The VirtualToken.sol is an ERC-20 token contract that has hardcoded 18 decimals:
function decimals() public view virtual returns (uint8) {
return 18;
}
Let’s say vUSDC is the virtual token contract with the underlying token as USDC. USDC has 6 decimals.
Now, as per the protocol, there would be a (vUSDC, USDC) uniswap v3 pool with 1:1 peg so that users could make swap and liquidity providers could provide (vUSDC, USDC) liquidity to the v3 pool.
Let’s say a user X has provided liquidity to the (vUSDC, USDC) v3 pool. He would hold a liquidity position NFT:
https://github.com/Uniswap/v3-periphery/blob/main/contracts/NonfungiblePositionManager.sol#L128
function mint(MintParams calldata params)
external
payable
override
checkDeadline(params.deadline)
returns (
uint256 tokenId,
uint128 liquidity,
uint256 amount0,
uint256 amount1
)

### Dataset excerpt
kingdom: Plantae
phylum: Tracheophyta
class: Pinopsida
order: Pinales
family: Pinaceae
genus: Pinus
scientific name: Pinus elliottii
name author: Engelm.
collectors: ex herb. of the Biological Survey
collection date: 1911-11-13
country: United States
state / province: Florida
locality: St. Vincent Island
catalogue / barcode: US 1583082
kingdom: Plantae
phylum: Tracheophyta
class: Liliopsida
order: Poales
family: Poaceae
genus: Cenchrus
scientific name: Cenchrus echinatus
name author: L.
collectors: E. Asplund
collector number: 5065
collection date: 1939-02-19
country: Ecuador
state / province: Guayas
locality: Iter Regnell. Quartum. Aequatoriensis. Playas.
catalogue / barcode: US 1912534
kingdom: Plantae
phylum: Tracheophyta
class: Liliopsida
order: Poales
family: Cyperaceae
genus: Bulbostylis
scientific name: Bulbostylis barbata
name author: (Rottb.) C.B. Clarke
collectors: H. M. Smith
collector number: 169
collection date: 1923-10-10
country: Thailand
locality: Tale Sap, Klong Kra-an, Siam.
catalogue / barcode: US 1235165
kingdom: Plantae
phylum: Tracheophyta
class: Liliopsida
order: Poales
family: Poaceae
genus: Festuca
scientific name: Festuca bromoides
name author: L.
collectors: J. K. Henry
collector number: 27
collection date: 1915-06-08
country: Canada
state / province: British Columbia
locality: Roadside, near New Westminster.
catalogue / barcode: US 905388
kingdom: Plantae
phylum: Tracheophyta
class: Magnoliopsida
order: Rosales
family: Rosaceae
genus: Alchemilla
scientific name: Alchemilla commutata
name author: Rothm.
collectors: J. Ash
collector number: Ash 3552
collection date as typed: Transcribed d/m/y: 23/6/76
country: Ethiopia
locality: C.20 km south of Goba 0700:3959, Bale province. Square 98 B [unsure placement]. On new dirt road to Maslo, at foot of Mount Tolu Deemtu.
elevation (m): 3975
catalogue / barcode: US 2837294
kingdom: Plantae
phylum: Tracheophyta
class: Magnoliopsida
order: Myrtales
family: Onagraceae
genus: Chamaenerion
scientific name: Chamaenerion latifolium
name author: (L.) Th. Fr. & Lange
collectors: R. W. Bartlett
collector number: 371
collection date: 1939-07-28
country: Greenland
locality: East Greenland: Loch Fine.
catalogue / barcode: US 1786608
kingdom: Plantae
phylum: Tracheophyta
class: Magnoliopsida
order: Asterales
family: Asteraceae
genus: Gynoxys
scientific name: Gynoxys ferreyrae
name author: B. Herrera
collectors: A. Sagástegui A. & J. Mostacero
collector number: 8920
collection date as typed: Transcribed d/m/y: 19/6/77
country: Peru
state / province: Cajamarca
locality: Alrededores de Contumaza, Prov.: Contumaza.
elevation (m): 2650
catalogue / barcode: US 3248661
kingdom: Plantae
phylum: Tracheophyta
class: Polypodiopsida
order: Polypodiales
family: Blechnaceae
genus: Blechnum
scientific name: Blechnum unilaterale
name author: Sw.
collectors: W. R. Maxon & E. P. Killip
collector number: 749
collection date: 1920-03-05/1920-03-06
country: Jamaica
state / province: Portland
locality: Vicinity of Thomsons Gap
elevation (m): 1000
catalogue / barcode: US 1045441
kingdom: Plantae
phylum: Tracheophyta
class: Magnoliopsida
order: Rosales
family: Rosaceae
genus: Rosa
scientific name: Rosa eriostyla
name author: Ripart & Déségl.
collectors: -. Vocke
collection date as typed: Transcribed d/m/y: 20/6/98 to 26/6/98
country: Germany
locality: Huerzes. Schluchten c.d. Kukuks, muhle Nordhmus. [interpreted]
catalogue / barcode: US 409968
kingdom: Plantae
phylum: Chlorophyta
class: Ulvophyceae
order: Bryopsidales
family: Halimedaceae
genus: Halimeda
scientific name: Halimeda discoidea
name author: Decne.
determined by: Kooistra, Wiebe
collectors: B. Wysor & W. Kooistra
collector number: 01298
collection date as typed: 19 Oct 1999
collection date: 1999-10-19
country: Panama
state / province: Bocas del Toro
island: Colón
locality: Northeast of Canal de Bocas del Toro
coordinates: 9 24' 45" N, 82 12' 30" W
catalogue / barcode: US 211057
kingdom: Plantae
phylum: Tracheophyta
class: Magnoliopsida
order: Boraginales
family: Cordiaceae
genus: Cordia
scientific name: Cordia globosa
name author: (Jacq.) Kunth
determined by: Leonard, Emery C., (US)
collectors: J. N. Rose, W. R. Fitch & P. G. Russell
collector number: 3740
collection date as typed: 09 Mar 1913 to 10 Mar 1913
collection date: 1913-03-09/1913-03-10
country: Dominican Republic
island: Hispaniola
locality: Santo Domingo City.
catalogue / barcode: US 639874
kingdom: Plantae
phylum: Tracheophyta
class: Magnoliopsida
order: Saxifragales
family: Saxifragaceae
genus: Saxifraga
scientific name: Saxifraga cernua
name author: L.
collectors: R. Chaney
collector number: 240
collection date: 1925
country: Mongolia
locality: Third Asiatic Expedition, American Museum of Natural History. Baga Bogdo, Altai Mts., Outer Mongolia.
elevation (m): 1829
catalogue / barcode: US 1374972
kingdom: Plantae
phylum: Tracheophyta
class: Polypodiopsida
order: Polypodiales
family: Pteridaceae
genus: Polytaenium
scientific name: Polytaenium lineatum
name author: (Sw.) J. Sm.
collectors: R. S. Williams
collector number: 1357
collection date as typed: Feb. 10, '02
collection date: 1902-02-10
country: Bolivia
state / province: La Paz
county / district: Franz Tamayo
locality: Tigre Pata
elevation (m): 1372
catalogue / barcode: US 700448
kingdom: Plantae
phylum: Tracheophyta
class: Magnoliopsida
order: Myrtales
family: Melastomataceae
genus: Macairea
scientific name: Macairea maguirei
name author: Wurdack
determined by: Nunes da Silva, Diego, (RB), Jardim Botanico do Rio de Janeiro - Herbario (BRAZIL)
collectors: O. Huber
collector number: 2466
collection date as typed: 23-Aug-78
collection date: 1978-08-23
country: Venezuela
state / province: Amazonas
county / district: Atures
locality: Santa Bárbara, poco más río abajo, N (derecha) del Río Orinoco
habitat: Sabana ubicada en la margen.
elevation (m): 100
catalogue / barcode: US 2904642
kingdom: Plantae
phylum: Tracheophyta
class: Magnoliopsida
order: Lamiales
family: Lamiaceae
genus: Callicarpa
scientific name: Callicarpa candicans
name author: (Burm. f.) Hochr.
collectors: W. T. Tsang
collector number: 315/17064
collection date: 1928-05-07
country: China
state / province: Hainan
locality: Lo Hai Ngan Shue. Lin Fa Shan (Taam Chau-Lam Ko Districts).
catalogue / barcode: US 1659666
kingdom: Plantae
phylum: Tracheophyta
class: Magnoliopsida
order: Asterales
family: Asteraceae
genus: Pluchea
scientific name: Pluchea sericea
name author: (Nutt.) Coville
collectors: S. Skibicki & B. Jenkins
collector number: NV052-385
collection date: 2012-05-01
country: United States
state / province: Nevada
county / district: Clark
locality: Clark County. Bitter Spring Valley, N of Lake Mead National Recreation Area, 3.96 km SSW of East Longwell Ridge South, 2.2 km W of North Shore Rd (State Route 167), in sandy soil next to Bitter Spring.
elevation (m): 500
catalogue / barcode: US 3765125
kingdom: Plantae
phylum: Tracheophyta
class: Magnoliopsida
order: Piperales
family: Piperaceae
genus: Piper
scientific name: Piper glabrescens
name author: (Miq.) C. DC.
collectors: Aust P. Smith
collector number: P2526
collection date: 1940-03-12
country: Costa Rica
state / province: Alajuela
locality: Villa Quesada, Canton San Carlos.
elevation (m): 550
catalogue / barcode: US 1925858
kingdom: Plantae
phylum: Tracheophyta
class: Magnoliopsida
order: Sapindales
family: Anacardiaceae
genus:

### Stated goal 1
Convert the stretch of the entries from the line containing "catalogue / barcode: US 1045441" through the line containing "country: Panama" into a JSON list of strings, one string per line.
### Stated goal 2
Pick up the write-up on the VirtualToken contract's hardcoded 18 decimals from its last line and keep writing.

### Reply 1
[
  "catalogue / barcode: US 1045441",
  "kingdom: Plantae",
  "phylum: Tracheophyta",
  "class: Magnoliopsida",
  "order: Rosales",
  "family: Rosaceae",
  "genus: Rosa",
  "scientific name: Rosa eriostyla",
  "name author: Ripart & Déségl.",
  "collectors: -. Vocke",
  "collection date as typed: Transcribed d/m/y: 20/6/98 to 26/6/98",
  "country: Germany",
  "locality: Huerzes. Schluchten c.d. Kukuks, muhle Nordhmus. [interpreted]",
  "catalogue / barcode: US 409968",
  "kingdom: Plantae",
  "phylum: Chlorophyta",
  "class: Ulvophyceae",
  "order: Bryopsidales",
  "family: Halimedaceae",
  "genus: Halimeda",
  "scientific name: Halimeda discoidea",
  "name author: Decne.",
  "determined by: Kooistra, Wiebe",
  "collectors: B. Wysor & W. Kooistra",
  "collector number: 01298",
  "collection date as typed: 19 Oct 1999",
  "collection date: 1999-10-19",
  "country: Panama"
]

### Reply 2
{
IUniswapV3Pool pool;
(liquidity, amount0, amount1, pool) = addLiquidity(
AddLiquidityParams({
token0: params.token0,
token1: params.token1,
fee: params.fee,
recipient: address(this),
tickLower: params.tickLower,
tickUpper: params.tickUpper,
amount0Desired: params.amount0Desired,
amount1Desired: params.amount1Desired,
amount0Min: params.amount0Min,
amount1Min: params.amount1Min
})
);
_mint(params.recipient, (tokenId = _nextId++));
bytes32 positionKey = PositionKey.compute(address(this), params.tickLower, params.tickUpper);
(, uint256 feeGrowthInside0LastX128, uint256 feeGrowthInside1LastX128, , ) = pool.positions(positionKey);
// idempotent set
uint80 poolId =
cachePoolKey(
address(pool),
PoolAddress.PoolKey({token0: params.token0, token1: params.token1, fee: params.fee})
);
_positions[tokenId] = Position({
nonce: 0,
operator: address(0),
poolId: poolId,
tickLower: params.tickLower,
tickUpper: params.tickUpper,
liquidity: liquidity,
feeGrowthInside0LastX128: feeGrowthInside0LastX128,
feeGrowthInside1LastX128: feeGrowthInside1LastX128,
tokensOwed0: 0,
tokensOwed1: 0
});
emit IncreaseLiquidity(tokenId, liquidity, amount0, amount1);
}
The user X could do any transaction with this NFT as he would do with a normal NFT: transfer to someone else, sell on the Uniswap v3 NFT marketplace, etc.
However, when the marketplace would call tokenURI(uint256 tokenId)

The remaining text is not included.